Required work: In the listing that follows, copy out each line that includes the word "oltre".

Records provided:
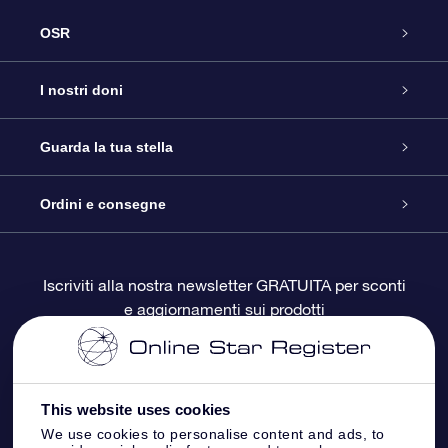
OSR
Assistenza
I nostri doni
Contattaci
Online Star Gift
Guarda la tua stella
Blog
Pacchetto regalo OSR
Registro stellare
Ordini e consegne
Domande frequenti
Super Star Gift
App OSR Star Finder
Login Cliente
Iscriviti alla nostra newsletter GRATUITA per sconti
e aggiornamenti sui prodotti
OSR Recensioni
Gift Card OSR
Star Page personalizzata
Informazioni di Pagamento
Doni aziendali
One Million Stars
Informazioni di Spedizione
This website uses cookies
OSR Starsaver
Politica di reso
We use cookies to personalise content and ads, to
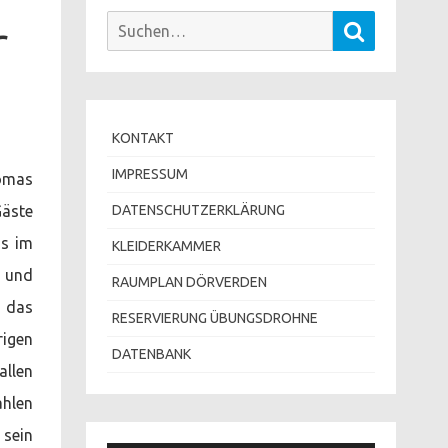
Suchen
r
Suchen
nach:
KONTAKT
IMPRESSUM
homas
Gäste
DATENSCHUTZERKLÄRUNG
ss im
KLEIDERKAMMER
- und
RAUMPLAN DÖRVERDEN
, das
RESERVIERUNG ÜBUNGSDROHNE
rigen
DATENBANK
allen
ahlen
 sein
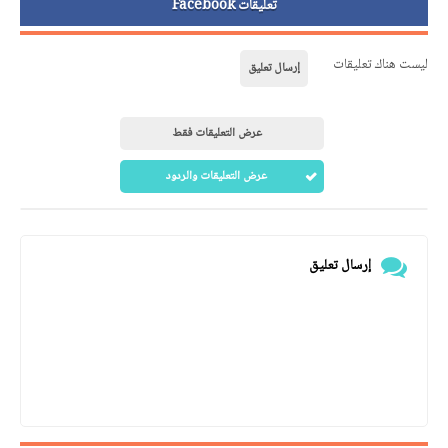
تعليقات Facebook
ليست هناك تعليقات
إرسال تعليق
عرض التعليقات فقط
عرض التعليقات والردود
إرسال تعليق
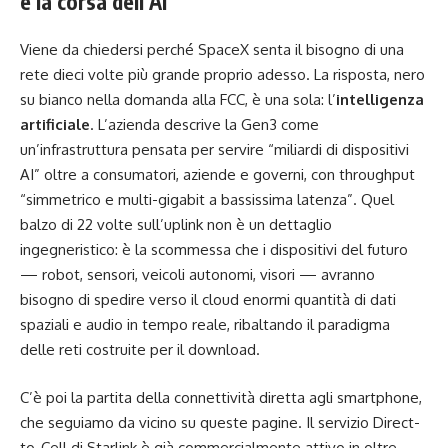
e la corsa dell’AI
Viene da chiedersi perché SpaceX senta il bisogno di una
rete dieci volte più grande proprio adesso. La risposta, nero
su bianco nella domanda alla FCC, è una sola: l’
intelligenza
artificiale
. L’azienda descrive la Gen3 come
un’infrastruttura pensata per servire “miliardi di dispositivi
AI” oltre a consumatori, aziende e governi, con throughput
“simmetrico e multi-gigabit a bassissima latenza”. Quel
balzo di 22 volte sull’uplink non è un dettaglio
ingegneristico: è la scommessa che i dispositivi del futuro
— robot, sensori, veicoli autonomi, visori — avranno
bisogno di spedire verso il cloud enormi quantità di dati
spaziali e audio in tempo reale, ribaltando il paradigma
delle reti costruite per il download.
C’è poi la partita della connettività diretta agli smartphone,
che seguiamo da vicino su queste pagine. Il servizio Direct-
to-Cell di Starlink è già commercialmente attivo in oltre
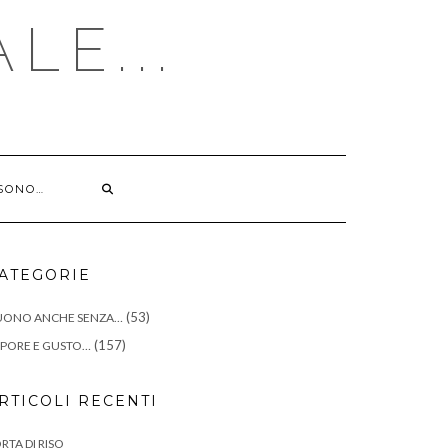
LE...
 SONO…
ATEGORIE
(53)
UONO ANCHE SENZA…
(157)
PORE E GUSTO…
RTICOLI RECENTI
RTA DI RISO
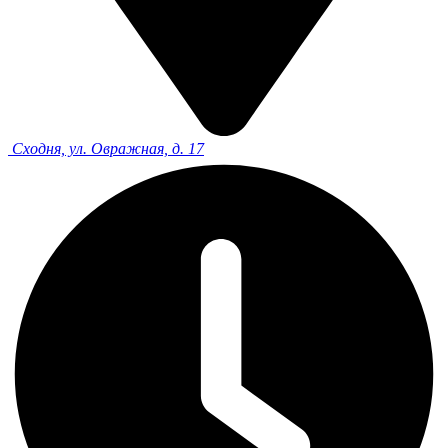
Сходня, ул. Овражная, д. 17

Answer to this exercise:
AI” oltre a consumatori, aziende e governi, con throughput
to-Cell di Starlink è già commercialmente attivo in oltre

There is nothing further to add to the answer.